2013-05-01

General

A DSL for Poker – On Achieving Your Dreams

Six years ago, I saw some source code that has stayed with me ever since. It was a piece of Erlang code that described the game of Texas Hold’em poker. What struck me was the beautiful simplicity in that it described exactly the rules of poker and nothing else. This was very different from the legacy poker system I wrestled with at the time. I decided then and there to set a goal to create “a card rules engine”. I even added this goal to a website which kept sending me emails nagging about this goal.

I tried some different things over the years, first I toyed with the idea of describing card games as a state machine. I even implemented the basics of Texas Hold’em in UniMod. That quickly got very messy, mostly because of all the special cases but also because it’s actually quite hard to reuse a sub state machine from the outer state machine.

I also considered modelling poker as rules with a rules engine (Drools to be specific). It seems to make sense, poker is a set of rules and a rules engine takes a set of rules and a set of facts and applies these rules. However, these rules engines are meant for “business” rules, meaning they will help you apply the right insurance premium or offer the correct rebate on your order. Having a system where “any” matching rule will fire does not make for very predictable gameplay. In other words, it’s just a bad match.

For a while it seemed like my dream to create “a card rules engine” would remain just that (it was also a case of the goal not being SMART, but I digress). During the last year and a bit, I have found myself writing poker code from scratch again, this time working on Cubeia’s social poker network. As always, there were deadlines and requirements, so I could not sit around and polish on this ivory tower dream of mine. I did however apply a lot of the good design principles I had picked up over the years, mostly from my man crush Miško Hevery.

The key principles in this case were “design for testability” (with the help of TDD) and “composition over inheritance“. And so one evening it hit me that going from where I was to a DSL for poker would not even be a lot of work. So I sat down and spent just over one day before my new and shiny DSL for poker saw the light. Here’s what the definition of Texas Hold’em looks like with this DSL:

[code lang=”java”]
public static GameType createTexasHoldem() {
return new PokerGameBuilder().withRounds(
blinds(),
dealFaceDownCards(2),
bettingRound(PRE_FLOP, fromBigBlind()),
dealCommunityCards(3),
bettingRound(FLOP),
dealCommunityCards(1),
bettingRound(TURN),
dealCommunityCards(1),
bettingRound(RIVER)).build();
}
[/code]

and here’s what Omaha would look like:

[code lang=”java”]
public static GameType createOmaha() {
return new PokerGameBuilder().withRounds(
blinds(),
dealFaceDownCards(4),
bettingRound(PRE_FLOP, fromBigBlind()),
dealCommunityCards(3),
bettingRound(FLOP),
dealCommunityCards(1),
bettingRound(TURN),
dealCommunityCards(1),
bettingRound(RIVER)).
withHandEvaluator(new OmahaHandEvaluator()).build();
}
[/code]

You get the idea (the entire code is available from Cubeia’s open source poker repo on BitBucket). Having now achieved this goal of mine I felt very proud and slightly embarrassed that it took me so long to get there.

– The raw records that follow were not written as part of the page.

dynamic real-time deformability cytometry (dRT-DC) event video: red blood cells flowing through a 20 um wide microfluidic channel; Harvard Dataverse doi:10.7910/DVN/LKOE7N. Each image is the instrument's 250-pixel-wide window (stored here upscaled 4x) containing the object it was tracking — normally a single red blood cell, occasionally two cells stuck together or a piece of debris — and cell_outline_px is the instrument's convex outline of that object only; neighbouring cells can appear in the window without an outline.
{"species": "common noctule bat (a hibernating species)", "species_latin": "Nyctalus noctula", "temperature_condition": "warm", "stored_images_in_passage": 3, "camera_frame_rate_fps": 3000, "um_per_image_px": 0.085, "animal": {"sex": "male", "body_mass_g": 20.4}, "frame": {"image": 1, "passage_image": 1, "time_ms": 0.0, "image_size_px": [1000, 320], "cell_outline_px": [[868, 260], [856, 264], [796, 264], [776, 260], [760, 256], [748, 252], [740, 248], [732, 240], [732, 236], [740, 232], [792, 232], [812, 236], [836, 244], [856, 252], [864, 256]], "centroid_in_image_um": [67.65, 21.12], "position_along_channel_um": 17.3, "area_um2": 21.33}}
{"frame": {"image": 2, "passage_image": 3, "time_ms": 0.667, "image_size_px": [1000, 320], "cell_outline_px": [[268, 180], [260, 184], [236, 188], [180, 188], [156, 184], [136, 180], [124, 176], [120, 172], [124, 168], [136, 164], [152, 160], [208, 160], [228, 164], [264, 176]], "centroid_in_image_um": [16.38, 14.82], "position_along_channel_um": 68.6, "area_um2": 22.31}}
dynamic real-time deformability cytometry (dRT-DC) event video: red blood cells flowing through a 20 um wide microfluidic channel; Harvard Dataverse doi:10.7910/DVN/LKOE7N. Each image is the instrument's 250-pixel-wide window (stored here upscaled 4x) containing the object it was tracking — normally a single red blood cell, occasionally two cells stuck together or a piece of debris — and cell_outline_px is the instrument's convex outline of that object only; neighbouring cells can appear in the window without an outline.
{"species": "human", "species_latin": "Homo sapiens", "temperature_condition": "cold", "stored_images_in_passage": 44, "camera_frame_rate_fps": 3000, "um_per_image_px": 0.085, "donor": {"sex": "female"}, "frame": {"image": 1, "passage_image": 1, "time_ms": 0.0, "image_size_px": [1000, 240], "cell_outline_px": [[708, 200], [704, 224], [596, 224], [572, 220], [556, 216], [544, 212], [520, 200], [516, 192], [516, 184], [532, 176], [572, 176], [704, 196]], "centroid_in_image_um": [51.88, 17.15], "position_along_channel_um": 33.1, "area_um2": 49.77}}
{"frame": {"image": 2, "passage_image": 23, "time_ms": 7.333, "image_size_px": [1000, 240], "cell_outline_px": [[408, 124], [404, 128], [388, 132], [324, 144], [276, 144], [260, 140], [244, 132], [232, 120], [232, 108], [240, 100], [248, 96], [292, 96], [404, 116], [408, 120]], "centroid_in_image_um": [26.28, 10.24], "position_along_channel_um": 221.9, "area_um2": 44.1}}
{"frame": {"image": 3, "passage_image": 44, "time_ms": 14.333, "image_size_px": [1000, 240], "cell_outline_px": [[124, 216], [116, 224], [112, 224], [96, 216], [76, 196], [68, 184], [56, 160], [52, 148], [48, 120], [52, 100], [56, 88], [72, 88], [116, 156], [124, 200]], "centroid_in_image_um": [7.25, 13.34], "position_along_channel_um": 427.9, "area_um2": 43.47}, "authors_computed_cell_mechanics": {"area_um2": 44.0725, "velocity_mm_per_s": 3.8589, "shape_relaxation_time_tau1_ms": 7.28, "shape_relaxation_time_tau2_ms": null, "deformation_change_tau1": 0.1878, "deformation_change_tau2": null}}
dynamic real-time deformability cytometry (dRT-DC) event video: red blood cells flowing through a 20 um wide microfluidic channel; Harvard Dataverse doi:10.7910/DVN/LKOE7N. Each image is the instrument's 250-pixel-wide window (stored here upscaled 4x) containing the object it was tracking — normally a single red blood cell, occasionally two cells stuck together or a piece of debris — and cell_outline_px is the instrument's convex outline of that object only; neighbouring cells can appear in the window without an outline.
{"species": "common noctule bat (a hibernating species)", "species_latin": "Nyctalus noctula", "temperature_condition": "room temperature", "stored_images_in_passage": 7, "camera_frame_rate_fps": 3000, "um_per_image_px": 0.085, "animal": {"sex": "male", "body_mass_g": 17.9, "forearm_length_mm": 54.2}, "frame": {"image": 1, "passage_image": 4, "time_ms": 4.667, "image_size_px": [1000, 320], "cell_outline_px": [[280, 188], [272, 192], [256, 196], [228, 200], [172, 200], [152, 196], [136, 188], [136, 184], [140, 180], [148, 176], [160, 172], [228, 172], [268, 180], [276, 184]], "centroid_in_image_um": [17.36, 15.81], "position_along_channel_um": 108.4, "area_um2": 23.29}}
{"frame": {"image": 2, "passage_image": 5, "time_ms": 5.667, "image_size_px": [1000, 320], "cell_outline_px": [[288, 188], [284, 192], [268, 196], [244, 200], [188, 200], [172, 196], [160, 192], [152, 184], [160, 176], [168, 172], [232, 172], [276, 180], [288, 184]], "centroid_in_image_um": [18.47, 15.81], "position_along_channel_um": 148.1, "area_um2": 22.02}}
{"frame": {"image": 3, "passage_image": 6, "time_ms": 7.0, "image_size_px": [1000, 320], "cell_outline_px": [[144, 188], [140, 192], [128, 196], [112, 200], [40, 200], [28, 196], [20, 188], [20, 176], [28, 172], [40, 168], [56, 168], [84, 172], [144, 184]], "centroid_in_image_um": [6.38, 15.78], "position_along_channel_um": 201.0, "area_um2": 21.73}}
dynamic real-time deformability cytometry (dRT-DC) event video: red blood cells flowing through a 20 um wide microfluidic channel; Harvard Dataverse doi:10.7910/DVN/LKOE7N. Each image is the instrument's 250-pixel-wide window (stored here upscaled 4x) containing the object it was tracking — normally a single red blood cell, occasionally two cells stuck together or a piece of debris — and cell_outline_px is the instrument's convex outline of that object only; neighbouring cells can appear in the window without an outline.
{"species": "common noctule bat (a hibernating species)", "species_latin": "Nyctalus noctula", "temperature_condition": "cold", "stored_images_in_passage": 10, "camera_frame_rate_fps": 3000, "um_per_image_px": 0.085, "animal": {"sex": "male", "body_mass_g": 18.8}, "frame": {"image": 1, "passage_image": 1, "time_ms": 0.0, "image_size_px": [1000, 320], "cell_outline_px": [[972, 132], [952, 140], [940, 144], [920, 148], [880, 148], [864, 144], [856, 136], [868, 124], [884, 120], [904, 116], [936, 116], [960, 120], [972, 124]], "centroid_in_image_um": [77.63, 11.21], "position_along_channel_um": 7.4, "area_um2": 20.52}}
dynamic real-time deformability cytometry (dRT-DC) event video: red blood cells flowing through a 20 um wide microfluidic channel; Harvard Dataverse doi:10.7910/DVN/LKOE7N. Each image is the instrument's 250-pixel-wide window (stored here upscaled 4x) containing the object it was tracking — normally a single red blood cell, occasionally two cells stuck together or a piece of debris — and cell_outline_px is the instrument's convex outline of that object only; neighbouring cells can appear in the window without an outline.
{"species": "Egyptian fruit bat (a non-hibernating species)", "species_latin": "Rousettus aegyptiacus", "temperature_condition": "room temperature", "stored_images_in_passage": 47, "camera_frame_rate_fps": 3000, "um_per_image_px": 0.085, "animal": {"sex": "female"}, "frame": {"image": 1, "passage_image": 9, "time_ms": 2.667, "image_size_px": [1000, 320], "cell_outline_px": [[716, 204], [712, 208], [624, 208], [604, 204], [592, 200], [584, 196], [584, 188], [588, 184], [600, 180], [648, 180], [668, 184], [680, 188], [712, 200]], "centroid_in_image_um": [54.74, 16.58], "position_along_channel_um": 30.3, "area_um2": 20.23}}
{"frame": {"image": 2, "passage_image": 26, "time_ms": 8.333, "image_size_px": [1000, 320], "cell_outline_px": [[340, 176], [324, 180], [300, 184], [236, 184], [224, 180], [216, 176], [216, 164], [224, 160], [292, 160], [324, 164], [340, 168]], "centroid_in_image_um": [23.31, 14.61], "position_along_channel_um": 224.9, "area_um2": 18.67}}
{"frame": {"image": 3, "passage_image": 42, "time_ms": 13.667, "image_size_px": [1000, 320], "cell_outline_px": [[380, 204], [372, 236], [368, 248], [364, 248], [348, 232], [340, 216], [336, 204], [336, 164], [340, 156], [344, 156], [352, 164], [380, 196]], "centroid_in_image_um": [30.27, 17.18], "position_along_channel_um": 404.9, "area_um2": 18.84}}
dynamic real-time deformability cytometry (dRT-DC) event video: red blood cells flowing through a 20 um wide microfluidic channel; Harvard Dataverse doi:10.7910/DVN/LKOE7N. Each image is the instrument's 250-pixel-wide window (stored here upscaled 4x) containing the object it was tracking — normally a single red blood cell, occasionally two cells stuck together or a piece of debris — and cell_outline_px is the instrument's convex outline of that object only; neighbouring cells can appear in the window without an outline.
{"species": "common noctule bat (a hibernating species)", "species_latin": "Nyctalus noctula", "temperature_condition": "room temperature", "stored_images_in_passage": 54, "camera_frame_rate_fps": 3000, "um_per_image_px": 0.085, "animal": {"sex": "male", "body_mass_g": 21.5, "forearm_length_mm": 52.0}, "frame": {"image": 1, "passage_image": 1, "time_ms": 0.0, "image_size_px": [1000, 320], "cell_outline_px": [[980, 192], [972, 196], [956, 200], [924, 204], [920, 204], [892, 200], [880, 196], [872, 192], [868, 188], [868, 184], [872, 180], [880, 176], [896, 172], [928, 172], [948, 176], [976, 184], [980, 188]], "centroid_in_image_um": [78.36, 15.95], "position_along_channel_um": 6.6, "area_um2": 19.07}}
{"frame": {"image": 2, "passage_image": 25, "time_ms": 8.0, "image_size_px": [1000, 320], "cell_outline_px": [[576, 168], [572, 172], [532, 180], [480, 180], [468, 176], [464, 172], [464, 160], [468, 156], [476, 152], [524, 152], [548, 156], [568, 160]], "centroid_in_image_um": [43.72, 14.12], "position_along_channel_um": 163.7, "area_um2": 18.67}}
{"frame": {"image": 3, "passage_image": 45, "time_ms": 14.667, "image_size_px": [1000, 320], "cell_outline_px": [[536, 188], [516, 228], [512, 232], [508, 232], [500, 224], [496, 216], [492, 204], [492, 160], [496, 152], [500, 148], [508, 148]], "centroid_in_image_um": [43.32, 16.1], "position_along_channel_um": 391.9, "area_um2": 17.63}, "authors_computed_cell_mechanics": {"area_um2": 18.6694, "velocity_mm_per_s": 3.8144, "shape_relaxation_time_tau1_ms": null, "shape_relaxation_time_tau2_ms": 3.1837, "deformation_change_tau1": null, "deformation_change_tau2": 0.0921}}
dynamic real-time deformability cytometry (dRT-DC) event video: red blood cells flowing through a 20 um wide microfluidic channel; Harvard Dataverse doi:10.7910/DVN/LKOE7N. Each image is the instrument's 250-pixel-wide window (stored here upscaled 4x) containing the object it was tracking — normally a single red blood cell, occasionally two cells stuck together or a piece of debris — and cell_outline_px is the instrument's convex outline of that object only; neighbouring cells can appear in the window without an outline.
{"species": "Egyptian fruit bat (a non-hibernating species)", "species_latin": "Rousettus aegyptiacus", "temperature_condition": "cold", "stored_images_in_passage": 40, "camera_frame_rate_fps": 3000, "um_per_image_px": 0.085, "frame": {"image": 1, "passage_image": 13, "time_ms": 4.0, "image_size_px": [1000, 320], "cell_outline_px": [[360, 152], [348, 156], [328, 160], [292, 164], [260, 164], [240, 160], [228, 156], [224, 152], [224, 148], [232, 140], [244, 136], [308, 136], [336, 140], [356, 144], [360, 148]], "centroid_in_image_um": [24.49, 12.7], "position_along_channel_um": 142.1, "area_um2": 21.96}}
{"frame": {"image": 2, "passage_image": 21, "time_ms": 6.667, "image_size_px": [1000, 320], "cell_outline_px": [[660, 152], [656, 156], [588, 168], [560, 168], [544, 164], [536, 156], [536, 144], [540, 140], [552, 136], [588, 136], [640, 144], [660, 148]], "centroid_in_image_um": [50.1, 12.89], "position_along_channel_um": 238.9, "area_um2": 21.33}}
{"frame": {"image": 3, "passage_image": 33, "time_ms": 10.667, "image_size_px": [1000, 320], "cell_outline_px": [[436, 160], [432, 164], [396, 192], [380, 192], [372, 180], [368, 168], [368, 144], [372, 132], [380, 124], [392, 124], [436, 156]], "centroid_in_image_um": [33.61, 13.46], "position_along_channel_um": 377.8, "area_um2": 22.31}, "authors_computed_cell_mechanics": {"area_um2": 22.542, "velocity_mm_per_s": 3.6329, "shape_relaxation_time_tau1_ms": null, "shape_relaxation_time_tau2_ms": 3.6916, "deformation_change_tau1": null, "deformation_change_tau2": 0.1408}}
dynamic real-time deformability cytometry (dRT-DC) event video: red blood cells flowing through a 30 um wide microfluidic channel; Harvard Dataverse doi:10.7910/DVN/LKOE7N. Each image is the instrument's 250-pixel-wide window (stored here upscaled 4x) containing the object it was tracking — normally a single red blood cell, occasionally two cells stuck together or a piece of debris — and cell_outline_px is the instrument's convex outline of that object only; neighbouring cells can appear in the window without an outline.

My takeaway from this and the message I want impress on you is to never give up on your goal and most of all to not get stuck searching for the “one grand unified model” as I did which easily gets you stuck in “analysis paralysis“, but rather break the problem down into pieces and apply adequate design principles to each part.

I hope this gets you motivated to achieve your goal!